(Request): Pick out and copy in full every line below that contains the word "Стамбула".

────────────────────

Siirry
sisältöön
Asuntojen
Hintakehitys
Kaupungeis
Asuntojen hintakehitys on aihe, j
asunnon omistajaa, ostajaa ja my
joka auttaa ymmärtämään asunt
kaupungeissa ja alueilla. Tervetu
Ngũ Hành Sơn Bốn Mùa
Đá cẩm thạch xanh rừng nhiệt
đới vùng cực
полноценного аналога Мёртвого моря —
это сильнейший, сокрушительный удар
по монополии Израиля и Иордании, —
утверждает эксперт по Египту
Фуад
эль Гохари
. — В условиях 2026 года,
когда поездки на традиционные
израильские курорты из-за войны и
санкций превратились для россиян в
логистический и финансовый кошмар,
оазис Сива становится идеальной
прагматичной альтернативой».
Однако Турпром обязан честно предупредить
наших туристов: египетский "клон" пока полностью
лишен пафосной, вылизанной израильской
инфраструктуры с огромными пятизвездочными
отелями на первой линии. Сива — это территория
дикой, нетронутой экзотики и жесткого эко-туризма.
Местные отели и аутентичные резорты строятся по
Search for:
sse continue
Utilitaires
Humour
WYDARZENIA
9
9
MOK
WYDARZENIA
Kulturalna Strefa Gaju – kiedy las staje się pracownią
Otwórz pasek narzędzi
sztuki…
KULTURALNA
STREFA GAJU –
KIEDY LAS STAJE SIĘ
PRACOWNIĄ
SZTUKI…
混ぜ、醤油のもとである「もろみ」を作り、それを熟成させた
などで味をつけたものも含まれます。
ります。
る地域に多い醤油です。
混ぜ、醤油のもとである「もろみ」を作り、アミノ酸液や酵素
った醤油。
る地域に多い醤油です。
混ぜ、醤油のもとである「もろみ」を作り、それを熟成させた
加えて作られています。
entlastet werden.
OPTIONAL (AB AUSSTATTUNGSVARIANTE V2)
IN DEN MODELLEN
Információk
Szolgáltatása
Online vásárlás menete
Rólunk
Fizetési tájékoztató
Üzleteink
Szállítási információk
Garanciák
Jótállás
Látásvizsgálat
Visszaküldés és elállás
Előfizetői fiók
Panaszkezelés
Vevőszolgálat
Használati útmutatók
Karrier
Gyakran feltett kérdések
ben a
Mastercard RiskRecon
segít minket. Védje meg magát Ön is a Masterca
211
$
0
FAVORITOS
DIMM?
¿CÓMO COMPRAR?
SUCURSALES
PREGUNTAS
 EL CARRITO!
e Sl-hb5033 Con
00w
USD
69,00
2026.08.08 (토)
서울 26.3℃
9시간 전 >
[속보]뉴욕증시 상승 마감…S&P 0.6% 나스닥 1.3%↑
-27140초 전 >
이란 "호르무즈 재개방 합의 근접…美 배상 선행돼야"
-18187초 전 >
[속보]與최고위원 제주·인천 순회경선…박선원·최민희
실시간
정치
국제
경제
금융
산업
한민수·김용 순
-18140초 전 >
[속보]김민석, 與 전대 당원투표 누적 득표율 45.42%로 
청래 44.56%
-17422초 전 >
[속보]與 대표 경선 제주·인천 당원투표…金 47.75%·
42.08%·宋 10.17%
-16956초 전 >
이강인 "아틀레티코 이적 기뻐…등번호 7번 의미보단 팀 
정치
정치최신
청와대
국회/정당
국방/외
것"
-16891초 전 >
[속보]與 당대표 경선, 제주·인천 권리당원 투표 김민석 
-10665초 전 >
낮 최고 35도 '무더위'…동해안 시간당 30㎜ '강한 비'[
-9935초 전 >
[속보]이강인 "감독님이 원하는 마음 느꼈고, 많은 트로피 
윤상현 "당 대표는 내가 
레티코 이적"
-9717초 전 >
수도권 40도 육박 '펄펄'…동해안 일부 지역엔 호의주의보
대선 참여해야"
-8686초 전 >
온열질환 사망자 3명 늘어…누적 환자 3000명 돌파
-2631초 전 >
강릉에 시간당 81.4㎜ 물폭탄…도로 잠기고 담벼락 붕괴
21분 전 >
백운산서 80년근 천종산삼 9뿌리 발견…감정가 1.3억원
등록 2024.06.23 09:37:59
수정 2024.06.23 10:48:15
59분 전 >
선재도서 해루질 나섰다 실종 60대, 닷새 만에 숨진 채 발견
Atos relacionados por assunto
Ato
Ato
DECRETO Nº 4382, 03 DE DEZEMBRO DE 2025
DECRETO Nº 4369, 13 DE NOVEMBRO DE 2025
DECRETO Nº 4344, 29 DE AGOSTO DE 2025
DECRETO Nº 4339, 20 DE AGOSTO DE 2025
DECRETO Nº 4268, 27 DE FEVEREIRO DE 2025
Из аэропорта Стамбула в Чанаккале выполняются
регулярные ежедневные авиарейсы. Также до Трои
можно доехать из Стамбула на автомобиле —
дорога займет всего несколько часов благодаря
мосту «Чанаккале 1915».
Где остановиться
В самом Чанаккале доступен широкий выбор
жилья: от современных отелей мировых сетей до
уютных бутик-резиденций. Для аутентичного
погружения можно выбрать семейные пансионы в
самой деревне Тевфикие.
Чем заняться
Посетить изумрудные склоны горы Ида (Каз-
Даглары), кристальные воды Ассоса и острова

────────────────────

(Solution):
Из аэропорта Стамбула в Чанаккале выполняются
можно доехать из Стамбула на автомобиле —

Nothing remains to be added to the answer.